Görev A | Aşağıdaki satırlardan "kern" dizesini içerenlerin hepsini seçip olduğu gibi kopyalar mısın?

Belge |
○ ○ ○ ○ ○ ○ ○

İstanbul’un kalbinde sessizce büyüyen bir dev var...
Adı: Sabiha Gökçen Havalimanı
Havalimanının ilk terminali olan 24.000 metrekarelik Terminal 1 ile mevcutta kullanılan 238.600 metrekarelik Terminal 2, 2.400 metrekarelik bir köprü vasıtasıyla birbirine bağlanacak. Çelikten.
Sadece yolcu değil, vizyon da taşınıyor.
Terminal 1 ve terminal 2 birlikte, 47 milyon yolcu kapasiteli olacaklar. Yani, neredeyse bir ülke nüfusu.
Daha bitmedi.
Terminalin önündeki otopark büyütülüyor. 4 bin 517 araç kapasitesi 5 bin 543’e çıkıyor. Diğer terminalinki de bin 29 araç kapasitesine ulaşıyor. Toplam 6 bin 752 araçlık otopark…
Her şey hesaplı, her şey planlı.
Projeler 7/24 çalışıyor. Uçaklar inip kalkarken, vinçler de inip kalkıyor. Yolcu konforu artıyor, terminal büyüyor, hizmet gelişiyor. Helal Olsun.
Peki ya Türk Hava Yolları?
O da büyüyor!
Ama kârı düşerek.
Geçen yıl aynı dönemde 37.3 milyar TL net kâr açıklamışlardı, bu yıl sadece 25 milyar TL. Yüzde 33 düşüş. Sebep? Net parasal pozisyon kaybı: 100 milyar TL.
Evet, yüz milyar TL.
Yani yolcular uçuyor, uçaklar uçuyor, gelir uçuyor, ama para düşüyor.
Satışlar artmış mı? Artmış.
Brüt kâr artmış mı? Artmış.
FAVÖK yükselmiş mi? O da yükselmiş.
Ama kâr? O aşağıda.
Nereye gitti bu para?
Kimse bilmiyor.
Ya da biliyor da kimse söylemiyor.
Koskoca Türk Hava Yolları, tarihinin en büyük gelirlerinden birini elde ediyor... ama kâr yok. Kabinden gelir sızıyor, kimse farkında değil. Uçaklarda havlu eksilse kokpit duyar, ama muhasebedeki delik rüzgar gibi: görünmez.

○ ○ ○ ○ ○ ○ ○

Görev B | Yukarıdaki havalimanı yazısında "Sadece yolcu değil, vizyon" ile başlayıp "ama para düşüyor." ifadesine kadar süren bölümü aynen yeniden verir misin?

Kayıtlı veri girdileri |

○ ○ ○ ○ ○ ○ ○

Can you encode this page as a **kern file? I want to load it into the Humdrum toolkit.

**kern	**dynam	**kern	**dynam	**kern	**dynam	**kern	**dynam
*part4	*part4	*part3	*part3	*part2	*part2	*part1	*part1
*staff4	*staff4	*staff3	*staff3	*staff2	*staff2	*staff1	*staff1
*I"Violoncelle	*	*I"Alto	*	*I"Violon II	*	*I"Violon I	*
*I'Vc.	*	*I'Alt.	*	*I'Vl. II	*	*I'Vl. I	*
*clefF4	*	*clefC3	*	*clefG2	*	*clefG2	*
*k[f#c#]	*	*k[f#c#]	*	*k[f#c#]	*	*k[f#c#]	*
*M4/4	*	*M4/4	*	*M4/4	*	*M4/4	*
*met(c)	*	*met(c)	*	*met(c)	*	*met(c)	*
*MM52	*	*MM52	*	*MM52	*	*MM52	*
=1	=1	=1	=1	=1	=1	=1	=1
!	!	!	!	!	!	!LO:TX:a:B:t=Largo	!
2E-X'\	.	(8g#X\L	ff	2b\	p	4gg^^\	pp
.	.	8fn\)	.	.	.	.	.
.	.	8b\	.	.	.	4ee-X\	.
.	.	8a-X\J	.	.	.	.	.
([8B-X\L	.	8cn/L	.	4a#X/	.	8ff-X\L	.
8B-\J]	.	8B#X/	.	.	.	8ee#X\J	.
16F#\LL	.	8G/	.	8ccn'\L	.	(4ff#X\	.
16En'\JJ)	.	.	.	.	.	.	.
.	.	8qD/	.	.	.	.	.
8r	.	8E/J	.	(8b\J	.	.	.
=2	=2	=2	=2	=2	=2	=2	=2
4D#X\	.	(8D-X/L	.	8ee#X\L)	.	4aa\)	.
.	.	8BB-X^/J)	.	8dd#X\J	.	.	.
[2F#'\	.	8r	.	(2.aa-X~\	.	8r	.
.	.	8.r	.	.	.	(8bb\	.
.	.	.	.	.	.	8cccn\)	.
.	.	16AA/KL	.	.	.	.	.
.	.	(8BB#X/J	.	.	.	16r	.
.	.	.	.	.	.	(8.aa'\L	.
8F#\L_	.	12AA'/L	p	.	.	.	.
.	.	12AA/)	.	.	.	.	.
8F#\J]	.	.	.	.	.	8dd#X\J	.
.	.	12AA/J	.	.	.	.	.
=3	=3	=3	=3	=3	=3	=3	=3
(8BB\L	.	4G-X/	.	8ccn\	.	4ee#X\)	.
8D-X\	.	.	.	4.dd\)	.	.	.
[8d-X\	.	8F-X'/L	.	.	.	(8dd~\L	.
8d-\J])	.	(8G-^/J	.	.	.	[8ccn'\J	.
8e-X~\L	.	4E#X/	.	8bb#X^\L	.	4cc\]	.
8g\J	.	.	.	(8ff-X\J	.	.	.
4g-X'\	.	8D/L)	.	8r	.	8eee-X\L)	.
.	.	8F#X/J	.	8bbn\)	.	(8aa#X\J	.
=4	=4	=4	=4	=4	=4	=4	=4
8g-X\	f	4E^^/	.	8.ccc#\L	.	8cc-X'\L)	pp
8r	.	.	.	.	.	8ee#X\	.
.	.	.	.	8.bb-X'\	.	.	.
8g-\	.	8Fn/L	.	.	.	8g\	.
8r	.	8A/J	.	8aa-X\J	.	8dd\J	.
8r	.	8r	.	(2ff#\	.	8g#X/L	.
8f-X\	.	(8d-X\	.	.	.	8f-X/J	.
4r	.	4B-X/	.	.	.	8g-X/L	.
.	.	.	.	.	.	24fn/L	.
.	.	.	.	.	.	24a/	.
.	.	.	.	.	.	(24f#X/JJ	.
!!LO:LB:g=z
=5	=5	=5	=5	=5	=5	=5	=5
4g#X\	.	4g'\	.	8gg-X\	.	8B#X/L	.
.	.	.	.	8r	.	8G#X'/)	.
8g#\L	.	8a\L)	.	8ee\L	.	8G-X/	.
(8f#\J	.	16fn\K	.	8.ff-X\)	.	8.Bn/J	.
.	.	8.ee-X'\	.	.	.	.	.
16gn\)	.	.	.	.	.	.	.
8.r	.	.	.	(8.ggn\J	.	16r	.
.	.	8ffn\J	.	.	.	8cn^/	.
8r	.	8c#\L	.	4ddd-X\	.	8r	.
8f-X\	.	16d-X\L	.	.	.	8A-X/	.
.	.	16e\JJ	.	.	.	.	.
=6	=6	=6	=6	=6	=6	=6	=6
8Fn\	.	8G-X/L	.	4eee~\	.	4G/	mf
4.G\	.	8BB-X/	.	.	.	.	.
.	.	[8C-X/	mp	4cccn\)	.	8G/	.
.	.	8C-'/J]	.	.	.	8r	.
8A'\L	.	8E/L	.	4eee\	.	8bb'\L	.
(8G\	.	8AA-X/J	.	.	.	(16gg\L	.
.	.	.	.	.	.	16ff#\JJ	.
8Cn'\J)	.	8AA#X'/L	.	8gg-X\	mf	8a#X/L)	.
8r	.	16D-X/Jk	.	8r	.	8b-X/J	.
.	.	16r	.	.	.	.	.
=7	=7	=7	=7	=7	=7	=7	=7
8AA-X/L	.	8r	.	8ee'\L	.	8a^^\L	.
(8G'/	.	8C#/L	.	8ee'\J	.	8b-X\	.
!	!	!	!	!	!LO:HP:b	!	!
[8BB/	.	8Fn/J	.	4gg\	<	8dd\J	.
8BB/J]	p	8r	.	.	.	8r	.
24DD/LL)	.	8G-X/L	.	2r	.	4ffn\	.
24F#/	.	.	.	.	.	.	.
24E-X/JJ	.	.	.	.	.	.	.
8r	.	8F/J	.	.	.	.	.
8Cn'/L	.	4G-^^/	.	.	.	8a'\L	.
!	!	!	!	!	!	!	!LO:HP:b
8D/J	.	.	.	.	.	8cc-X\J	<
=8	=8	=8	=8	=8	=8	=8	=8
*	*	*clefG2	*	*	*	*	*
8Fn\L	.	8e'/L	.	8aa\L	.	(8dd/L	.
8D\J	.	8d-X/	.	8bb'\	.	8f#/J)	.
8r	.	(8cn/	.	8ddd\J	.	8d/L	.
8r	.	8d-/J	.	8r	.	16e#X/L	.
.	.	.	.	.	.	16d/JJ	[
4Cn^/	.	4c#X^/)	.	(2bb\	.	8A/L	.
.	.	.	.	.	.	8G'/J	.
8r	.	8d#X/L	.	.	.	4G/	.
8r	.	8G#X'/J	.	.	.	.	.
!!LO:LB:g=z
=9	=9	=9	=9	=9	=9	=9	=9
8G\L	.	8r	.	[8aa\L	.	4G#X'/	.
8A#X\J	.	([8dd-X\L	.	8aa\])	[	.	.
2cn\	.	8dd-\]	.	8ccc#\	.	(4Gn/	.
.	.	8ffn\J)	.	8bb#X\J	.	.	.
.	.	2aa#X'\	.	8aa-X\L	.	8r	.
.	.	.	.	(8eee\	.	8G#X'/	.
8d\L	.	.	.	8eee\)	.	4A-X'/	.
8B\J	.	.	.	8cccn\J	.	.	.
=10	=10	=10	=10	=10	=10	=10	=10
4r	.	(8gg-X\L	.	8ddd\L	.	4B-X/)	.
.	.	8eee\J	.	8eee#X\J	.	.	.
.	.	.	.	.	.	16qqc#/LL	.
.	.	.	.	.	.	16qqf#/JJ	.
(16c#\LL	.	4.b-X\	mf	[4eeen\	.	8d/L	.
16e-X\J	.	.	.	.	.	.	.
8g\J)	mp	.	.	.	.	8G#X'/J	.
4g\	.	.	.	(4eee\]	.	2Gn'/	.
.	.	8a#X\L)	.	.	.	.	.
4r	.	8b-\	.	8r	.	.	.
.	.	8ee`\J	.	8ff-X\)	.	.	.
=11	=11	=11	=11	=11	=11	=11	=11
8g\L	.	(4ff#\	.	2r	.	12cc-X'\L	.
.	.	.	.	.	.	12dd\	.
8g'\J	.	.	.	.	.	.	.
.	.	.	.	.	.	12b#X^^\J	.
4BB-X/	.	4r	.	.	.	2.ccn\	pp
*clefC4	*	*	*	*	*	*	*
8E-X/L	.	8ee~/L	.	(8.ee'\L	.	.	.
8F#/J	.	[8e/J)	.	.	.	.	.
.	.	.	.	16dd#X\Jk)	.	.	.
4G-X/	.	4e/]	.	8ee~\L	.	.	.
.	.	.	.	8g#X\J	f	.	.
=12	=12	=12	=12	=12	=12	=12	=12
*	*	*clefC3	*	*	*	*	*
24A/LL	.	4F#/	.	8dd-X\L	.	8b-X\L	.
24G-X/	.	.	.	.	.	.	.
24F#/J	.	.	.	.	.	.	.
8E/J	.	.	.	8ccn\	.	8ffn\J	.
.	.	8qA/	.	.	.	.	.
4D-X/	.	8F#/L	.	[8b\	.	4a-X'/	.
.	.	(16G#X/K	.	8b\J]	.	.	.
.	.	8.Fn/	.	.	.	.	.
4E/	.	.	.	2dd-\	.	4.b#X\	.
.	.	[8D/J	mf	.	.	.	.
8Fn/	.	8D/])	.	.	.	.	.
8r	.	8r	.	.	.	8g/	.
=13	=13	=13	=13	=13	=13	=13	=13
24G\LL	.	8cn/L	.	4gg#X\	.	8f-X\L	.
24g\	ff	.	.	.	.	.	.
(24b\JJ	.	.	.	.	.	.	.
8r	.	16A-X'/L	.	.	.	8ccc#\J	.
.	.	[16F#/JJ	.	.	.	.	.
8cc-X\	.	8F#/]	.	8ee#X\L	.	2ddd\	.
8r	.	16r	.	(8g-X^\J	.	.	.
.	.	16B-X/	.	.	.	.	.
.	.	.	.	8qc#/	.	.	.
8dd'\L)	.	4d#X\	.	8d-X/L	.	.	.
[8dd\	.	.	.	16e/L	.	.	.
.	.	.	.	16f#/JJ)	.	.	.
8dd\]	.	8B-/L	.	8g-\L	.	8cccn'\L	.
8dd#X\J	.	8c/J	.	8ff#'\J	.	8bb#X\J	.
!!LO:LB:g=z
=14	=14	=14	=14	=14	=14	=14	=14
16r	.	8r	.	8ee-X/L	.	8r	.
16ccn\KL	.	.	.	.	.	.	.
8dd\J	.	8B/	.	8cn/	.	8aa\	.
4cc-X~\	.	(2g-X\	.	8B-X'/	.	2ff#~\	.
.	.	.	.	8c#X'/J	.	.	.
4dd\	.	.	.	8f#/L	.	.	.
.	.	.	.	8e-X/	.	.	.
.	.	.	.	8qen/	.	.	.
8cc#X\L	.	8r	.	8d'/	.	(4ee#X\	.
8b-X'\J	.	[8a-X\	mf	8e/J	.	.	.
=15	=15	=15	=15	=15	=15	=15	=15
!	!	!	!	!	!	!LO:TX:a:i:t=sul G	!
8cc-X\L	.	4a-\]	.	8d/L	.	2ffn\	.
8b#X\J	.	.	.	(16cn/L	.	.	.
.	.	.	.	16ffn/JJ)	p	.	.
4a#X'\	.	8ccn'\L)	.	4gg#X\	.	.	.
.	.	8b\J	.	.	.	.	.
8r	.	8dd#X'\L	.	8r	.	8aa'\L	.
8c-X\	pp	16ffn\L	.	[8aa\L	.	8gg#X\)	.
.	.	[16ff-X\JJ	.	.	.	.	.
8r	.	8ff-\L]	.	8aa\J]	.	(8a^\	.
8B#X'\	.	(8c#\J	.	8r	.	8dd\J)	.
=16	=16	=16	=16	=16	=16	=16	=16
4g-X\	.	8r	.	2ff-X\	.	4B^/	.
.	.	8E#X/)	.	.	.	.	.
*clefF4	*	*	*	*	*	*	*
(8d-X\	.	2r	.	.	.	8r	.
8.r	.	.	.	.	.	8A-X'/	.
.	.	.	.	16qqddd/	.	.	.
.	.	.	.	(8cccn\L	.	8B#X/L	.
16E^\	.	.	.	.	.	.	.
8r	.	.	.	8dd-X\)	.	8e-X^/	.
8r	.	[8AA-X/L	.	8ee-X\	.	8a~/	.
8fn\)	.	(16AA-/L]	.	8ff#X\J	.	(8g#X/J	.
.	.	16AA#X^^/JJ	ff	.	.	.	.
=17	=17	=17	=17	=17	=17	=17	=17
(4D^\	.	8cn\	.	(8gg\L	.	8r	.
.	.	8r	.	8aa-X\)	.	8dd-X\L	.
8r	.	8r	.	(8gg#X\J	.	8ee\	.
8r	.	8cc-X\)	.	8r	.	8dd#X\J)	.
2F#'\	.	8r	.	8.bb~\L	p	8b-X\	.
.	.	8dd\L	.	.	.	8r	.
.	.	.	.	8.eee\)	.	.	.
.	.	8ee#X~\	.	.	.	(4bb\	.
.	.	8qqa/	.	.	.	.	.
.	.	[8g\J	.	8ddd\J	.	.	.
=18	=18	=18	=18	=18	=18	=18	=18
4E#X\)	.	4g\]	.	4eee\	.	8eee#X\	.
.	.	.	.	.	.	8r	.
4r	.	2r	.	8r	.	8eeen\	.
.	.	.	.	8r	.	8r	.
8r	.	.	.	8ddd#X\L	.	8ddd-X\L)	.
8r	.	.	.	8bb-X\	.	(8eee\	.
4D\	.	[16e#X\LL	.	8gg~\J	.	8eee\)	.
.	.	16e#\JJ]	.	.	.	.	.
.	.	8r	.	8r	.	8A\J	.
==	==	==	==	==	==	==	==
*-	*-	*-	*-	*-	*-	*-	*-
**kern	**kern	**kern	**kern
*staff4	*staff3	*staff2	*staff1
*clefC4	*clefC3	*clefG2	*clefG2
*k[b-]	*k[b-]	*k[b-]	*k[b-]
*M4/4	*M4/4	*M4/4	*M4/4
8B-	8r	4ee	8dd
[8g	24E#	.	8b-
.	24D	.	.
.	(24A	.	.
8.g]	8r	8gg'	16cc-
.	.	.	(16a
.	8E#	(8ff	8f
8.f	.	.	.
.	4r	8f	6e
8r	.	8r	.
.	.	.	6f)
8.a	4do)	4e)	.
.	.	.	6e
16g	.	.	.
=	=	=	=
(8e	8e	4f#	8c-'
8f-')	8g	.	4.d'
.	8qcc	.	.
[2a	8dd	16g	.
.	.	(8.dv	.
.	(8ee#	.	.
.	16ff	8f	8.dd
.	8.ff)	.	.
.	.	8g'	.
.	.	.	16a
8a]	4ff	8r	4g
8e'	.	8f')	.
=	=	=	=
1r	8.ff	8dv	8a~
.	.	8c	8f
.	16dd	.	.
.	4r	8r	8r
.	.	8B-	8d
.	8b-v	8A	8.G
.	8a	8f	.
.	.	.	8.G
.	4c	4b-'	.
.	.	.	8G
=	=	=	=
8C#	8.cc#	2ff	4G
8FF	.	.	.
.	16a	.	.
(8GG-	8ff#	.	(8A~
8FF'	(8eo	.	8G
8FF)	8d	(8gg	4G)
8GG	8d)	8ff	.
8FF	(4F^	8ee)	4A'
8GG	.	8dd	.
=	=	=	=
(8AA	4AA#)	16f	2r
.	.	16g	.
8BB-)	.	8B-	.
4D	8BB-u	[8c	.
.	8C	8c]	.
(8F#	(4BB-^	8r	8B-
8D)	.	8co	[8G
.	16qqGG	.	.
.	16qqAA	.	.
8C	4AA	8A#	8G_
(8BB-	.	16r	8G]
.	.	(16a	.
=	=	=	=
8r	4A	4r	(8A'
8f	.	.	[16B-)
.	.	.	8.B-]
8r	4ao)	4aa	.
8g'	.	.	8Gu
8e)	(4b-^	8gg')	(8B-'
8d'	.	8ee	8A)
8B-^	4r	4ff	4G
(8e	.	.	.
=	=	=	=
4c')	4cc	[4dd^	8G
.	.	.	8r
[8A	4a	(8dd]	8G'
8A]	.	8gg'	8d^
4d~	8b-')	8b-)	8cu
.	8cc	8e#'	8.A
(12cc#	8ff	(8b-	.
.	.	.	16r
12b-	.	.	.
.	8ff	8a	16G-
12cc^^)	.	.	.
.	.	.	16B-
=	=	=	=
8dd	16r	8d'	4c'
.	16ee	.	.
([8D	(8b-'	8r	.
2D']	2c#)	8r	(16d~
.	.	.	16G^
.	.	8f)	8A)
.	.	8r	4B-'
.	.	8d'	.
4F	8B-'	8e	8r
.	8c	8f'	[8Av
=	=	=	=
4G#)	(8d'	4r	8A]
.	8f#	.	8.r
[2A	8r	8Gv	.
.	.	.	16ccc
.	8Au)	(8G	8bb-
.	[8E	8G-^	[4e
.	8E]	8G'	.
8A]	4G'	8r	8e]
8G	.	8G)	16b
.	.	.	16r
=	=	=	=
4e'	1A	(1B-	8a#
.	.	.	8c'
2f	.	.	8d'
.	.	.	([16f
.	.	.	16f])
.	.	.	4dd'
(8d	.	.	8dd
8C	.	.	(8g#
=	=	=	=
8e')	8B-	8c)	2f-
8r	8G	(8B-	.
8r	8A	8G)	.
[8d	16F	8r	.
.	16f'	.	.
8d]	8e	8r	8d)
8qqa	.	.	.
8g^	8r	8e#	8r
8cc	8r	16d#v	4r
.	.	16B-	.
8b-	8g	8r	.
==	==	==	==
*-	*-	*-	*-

○ ○ ○ ○ ○ ○ ○

Alıştırma Çıktısı A |
Can you encode this page as a **kern file? I want to load it into the Humdrum toolkit.
**kern	**dynam	**kern	**dynam	**kern	**dynam	**kern	**dynam
**kern	**kern	**kern	**kern

Alıştırma Çıktısı B |
Sadece yolcu değil, vizyon da taşınıyor.
Terminal 1 ve terminal 2 birlikte, 47 milyon yolcu kapasiteli olacaklar. Yani, neredeyse bir ülke nüfusu.
Daha bitmedi.
Terminalin önündeki otopark büyütülüyor. 4 bin 517 araç kapasitesi 5 bin 543’e çıkıyor. Diğer terminalinki de bin 29 araç kapasitesine ulaşıyor. Toplam 6 bin 752 araçlık otopark…
Her şey hesaplı, her şey planlı.
Projeler 7/24 çalışıyor. Uçaklar inip kalkarken, vinçler de inip kalkıyor. Yolcu konforu artıyor, terminal büyüyor, hizmet gelişiyor. Helal Olsun.
Peki ya Türk Hava Yolları?
O da büyüyor!
Ama kârı düşerek.
Geçen yıl aynı dönemde 37.3 milyar TL net kâr açıklamışlardı, bu yıl sadece 25 milyar TL. Yüzde 33 düşüş. Sebep? Net parasal pozisyon kaybı: 100 milyar TL.
Evet, yüz milyar TL.
Yani yolcular uçuyor, uçaklar uçuyor, gelir uçuyor, ama para düşüyor.